[Passage shown]
▽
Uh writing at National Review.
It is a long piece.
It prints out the six pages.
That pretty much makes it bordering on impossible for me to share the whole thing.
I mean, I mean, even I could do it.
I mean, I could read all six pages and I could have you transfixed.
But it's still long.
I haven't had a chance to uh highlight it, which I always do, pick uh pull quotes, excerpts, and so forth.
But let me tell you what it's about.
It's about Trump and Hillary and where principled conservatives find themselves, which is not a good place.
Principled conservatives are having a real tough time with all of this.
And principled conservatives are worried that the ultimate end of this is the elimination of conservatism as a I don't want to say nominant, but maybe even relevant force in American politics.
In fact, there's a piece here by Josh Barrow, writing at Business Insider that deals with that very thing.
The crisis in the Republican Party is even worse than it looks.
I'll share that with you in a minute here.
But the VDH thing, I'm I'm gonna read this, I'm gonna summarize it when I have time to do it.
But his basic premise is that it's kind of I don't want to he thinks it's it's kind of strange that we're worried about Armageddon being brought on by Trump when we're living the apocalypse of Obama and Clinton.
Now, this is something I think Trump supporters have already figured out.
Uh and I think a lot of people instinctively have come across it or had had it reflected in their in their minds as they uh ponder all of this.
It certainly spells it out for me.
△
[Entries listed in a dataset]
▽
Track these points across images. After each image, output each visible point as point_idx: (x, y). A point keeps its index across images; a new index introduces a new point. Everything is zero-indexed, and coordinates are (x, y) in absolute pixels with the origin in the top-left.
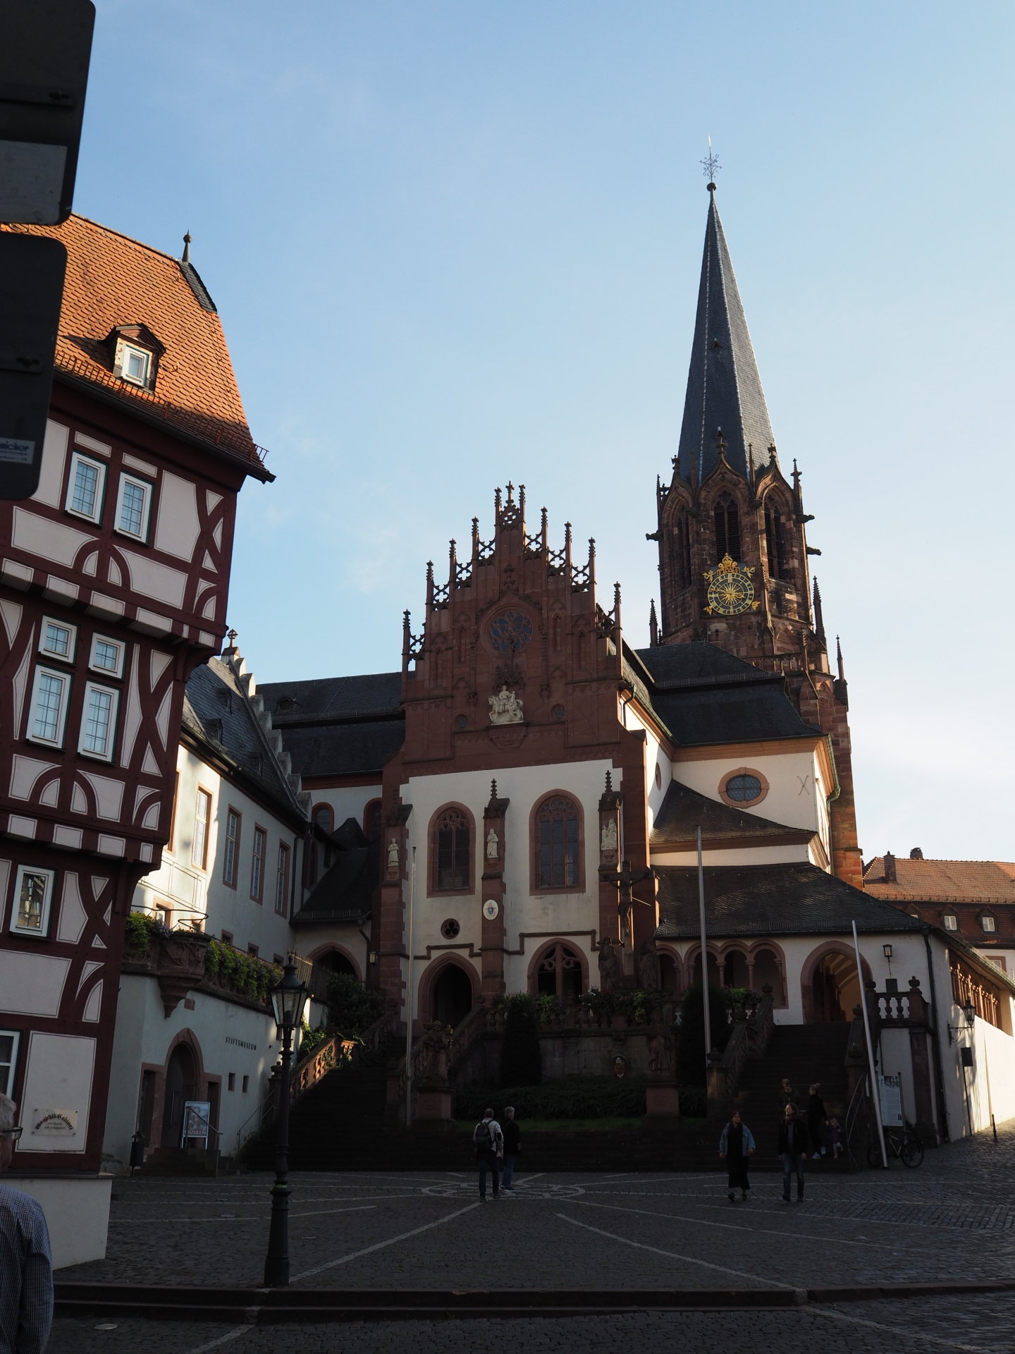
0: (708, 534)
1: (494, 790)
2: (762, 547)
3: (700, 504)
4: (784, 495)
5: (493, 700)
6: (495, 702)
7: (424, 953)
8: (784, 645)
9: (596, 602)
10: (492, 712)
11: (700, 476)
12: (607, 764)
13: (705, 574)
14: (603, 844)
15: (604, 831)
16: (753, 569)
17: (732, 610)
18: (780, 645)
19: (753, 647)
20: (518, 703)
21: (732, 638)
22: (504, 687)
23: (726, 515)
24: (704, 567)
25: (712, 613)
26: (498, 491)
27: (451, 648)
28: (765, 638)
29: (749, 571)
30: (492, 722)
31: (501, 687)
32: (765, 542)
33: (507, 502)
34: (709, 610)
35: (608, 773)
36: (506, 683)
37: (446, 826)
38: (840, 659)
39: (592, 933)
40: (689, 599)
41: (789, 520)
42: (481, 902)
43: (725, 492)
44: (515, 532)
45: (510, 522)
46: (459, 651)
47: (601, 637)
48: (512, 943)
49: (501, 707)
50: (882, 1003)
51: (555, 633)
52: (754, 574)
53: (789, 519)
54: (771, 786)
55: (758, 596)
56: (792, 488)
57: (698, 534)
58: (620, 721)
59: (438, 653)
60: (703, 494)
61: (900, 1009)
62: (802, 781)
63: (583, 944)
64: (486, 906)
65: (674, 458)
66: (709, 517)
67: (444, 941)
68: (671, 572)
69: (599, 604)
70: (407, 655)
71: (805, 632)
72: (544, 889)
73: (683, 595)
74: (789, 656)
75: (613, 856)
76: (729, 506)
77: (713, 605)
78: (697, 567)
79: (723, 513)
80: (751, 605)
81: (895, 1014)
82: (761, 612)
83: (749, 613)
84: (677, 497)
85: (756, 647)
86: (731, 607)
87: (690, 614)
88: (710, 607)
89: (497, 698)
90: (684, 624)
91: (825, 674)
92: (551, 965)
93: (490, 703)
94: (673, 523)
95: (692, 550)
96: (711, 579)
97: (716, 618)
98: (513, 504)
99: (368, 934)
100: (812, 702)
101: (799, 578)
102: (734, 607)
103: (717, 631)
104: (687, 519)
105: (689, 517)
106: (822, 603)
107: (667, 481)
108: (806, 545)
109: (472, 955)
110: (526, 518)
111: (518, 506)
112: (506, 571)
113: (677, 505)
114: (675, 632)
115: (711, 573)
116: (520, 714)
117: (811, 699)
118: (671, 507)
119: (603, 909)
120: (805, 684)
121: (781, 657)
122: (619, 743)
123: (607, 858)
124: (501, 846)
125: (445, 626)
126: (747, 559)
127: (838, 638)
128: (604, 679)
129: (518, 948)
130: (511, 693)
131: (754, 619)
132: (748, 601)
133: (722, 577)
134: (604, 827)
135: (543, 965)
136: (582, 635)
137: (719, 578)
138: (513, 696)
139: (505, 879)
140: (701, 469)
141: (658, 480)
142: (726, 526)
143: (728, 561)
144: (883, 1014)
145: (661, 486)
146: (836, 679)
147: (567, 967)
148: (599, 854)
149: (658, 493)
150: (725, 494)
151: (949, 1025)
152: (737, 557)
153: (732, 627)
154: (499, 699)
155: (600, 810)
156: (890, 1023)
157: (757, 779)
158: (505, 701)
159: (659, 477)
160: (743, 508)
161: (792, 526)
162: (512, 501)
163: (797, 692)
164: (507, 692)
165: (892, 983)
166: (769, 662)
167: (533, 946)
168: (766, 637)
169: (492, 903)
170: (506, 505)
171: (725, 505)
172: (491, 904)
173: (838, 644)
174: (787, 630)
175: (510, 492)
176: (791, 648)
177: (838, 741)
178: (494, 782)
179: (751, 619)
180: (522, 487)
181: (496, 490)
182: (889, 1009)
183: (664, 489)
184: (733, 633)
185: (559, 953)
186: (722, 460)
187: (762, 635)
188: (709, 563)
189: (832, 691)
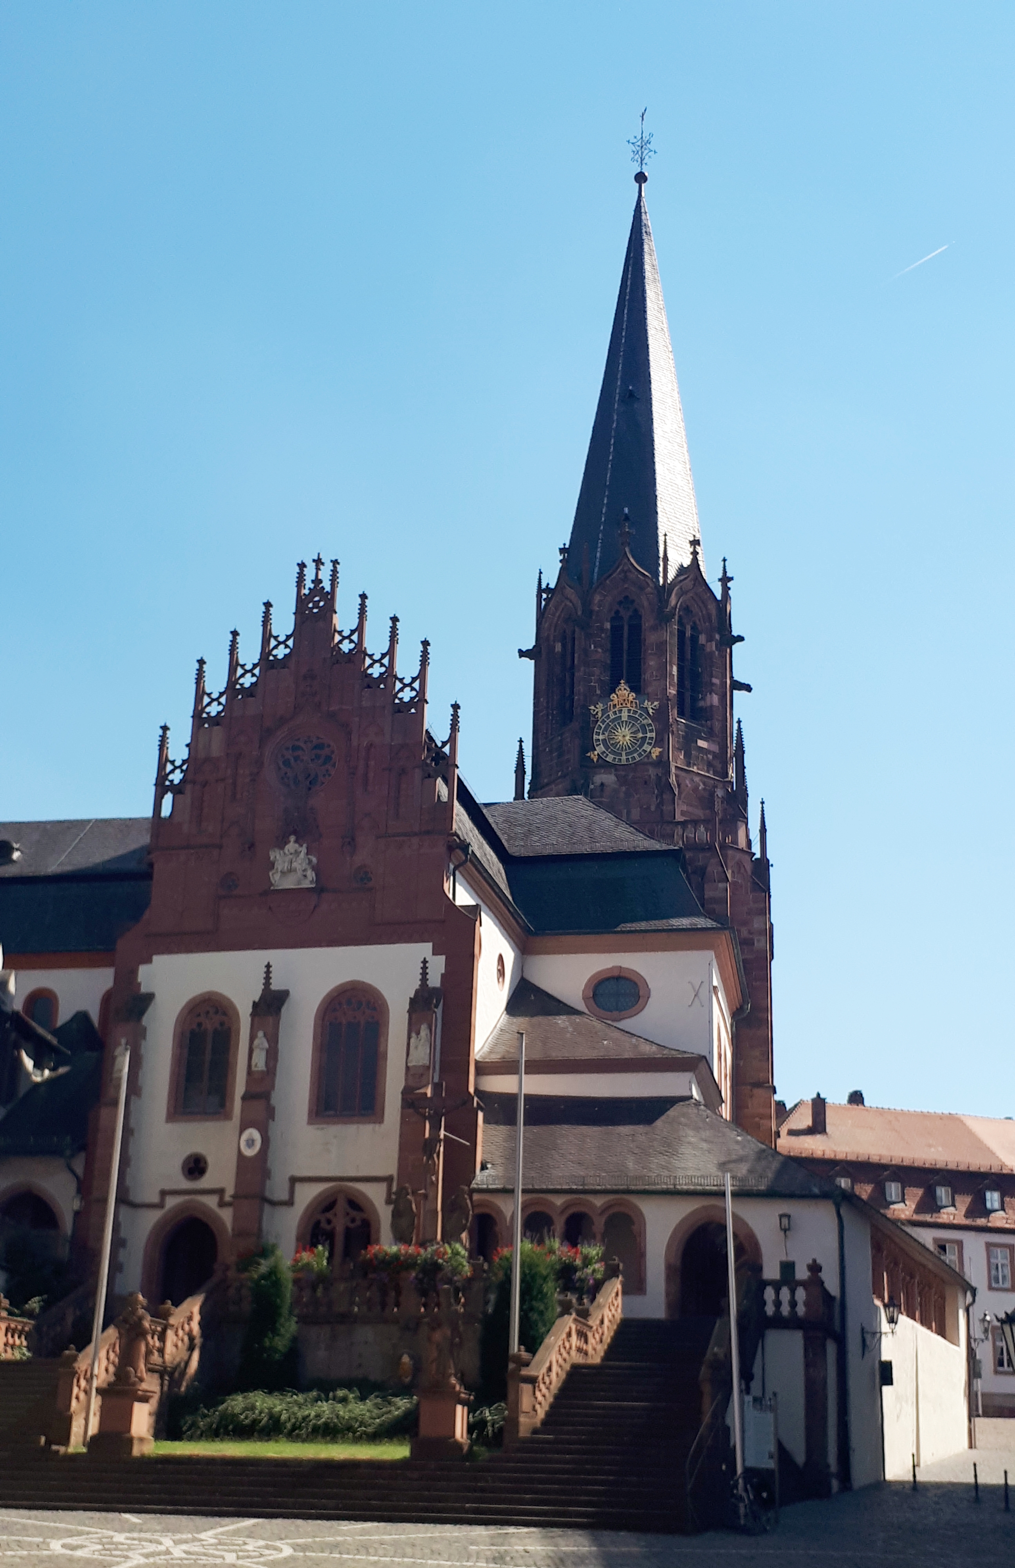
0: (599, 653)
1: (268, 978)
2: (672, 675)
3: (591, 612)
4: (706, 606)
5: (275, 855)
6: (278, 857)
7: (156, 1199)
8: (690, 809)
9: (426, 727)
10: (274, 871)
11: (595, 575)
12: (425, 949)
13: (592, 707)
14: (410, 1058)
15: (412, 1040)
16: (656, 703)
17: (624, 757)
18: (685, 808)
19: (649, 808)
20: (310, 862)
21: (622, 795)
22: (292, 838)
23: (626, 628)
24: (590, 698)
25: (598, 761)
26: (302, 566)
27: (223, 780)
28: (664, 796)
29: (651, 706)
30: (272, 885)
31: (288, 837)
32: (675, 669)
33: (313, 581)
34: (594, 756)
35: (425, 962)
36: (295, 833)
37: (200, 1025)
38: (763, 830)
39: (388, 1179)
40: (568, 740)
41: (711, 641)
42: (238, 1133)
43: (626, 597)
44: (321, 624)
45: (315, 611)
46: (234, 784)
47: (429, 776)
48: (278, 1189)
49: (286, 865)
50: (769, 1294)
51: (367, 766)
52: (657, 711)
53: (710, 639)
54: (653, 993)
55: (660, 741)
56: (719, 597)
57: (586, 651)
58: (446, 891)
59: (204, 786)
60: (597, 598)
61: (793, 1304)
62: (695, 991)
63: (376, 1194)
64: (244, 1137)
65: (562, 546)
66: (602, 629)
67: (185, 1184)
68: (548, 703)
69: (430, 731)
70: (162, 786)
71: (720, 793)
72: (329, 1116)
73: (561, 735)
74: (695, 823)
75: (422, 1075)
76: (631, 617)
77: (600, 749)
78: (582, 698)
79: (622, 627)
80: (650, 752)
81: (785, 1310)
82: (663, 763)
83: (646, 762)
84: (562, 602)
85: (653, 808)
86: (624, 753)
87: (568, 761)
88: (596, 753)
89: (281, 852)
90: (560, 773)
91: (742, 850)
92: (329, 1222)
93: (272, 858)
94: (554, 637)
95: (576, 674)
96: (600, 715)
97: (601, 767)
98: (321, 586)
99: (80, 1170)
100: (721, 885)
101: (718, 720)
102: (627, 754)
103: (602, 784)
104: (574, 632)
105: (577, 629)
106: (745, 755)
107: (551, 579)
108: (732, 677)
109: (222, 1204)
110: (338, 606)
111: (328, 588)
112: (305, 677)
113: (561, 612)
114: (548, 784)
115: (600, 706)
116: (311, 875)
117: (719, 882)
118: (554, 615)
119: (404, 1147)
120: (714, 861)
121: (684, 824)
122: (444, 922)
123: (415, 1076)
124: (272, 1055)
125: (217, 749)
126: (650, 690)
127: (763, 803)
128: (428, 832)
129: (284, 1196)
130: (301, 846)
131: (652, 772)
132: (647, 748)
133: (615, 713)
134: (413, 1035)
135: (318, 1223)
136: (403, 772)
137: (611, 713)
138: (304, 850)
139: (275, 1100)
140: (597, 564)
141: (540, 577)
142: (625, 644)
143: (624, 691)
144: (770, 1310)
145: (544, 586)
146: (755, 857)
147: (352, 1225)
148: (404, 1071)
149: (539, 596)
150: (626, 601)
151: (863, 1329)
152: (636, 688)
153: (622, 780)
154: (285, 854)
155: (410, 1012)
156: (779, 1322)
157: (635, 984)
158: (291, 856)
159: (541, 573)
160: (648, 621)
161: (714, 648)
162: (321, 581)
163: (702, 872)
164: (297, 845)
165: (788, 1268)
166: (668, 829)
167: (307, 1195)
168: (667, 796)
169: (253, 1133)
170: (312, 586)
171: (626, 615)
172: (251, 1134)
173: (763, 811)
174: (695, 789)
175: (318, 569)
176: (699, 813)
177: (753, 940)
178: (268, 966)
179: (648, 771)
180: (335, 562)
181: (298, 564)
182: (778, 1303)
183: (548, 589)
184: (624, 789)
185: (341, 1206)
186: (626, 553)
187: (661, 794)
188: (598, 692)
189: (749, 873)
△
[Required work]
1. According to the passage about the National Review piece, why does the speaker say sharing the whole article is close to impossible?
2. Pick up the passage about the National Review piece after its final sentence and keep it going.

[Response list]
1. The article is long, printing out to six pages. That length is what makes sharing the whole thing nearly impossible for the speaker.

2.
Uh in fact, I wasn't gonna grab soundbite number five.
I was gonna skip past this because I couldn't find any reason for it to relate to anything other than me being discussed in the media, but actually that now plays off of the VDH thing really well.
You you will remember this because it's by no means the first time I've expressed it.
When whenever I run across Republicans out there just belly aching about Obama and going Trump and belly aching about Trump and losing their minds over Trump.
And like last Friday when I summarized for you the genuine fatalistic it's over ism out there in so many different sectors of American conservatism, and I read the excerpts of some of these pieces to illustrate.
And I asked, where was all this during Obama?
Where's all this rage?
Where's all this anger at stuff that actually is happening and has been happening for seven and a half years.
We haven't had any anger of the sort from the Republican establishment that's being directed at Trump.
This is not a defense of Trump, by the way.
I I'm not saying any of this from a pro-Trump position here.
I'm simply observing.
And it has amazed me.
Well, I'm I'm to this day, folks, to be bluntly honest with you.
I remain really surprised I had nobody joining sides with me on January 16th of 2009 when I said I hope he fails.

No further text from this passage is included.